Recently in my social feed, I was exposed to a piece of technology that was so overtly low-tech that it speaks volumes about the time we live in.
It was a product called Freewrite, a digital ”distraction free” typewriter. A machine that pretty much only had a keyboard and an old-school black and white screen. The ONLY thing you could do on it was to write. No email or internet, no Slack or Snapchat, no Facebook or funny Youtube videos. It was the laptop equivalent to the Punkt cell phones — you know, the one that only does calls and SMS that arrived a few years ago
I fell in love immediately.
For the last few months I’ve been on a quest to limit my screen time on any device, be it the phone, the laptop or my TV. I’ve made a habit of writing a few sentences in a daily journal (a hardcover Moleskine) and try to start any meeting, writing session, or creative workshop with a pen and paper (usually a cheap softcover notebook from IKEA). I try to create environments that are, as the tagline of the aforementioned writing product so desirably put it, ”distraction free”.
It’s easier said than done.
That our life is rife with dopamine-induced distractions is not news to anyone following the evolution of everyday technologies. There are bookshelves with literature on how social media, with its notifications, reminders, and time-stealing video loops are destroying our ability to focus, be present, and be happy. Two recommendations: Swedish author Anders Hansen’s ”Insta brain” and the Netflix documentary ”The Social Dilemma”.
But the history of distraction predates social media. In a recent article in Wired, author Cal Newport describes how the introduction of the PC, email, and spreadsheet programmes like Excel actually has made executives in America less productive. Since we’ve conflicted the term easy (sending email instead of fax) with effective (actually producing solid, purposeful output), more work now needs to be done by fewer people.
”Spreadsheet programmes like Excel actually has made executives in America less productive”
”Today we send and receive an estimated 126 messages, checking our inboxes once every 6 minutes on average”, he reports, only to ask rhetorically: ”There must be ways to collaborate that don’t require sending and receiving 126 messages a day.”

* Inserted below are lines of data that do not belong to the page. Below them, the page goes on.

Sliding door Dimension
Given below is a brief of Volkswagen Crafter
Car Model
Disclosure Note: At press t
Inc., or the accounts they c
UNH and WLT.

Well, here is where another tsunami of self-help books and productivity tools make their introduction — from Cal Newports’ own ”Deep work” to apps like Trello and Monday. At Scandinavian MIND, we recently implemented Asana as our way of keeping track of our content machinery. We use Slack for internal communication. And we abide by the Getting Things Done-methodology by David Allen, the godfather of productivity, as implemented by our creative director and self-proclaimed productivity general, Erik Olofsson.
I really enjoy the overview and control that our newfound structure gives us. But I can’t help but feel a longing for something simpler, easier, and… yes, distraction-free. And suddenly I have lost an hour researching overpriced low-tech products aimed at stressed-out wannabe writers with a passion for new gear. If I only had a machine that could ONLY do writing, then everything would be solved…
Luckily, I have Erik to straighten my thinking. There is no need to have the best tools and methods, he points out, unless you actually do the work of implementing them. Daily, habitually, without interruption.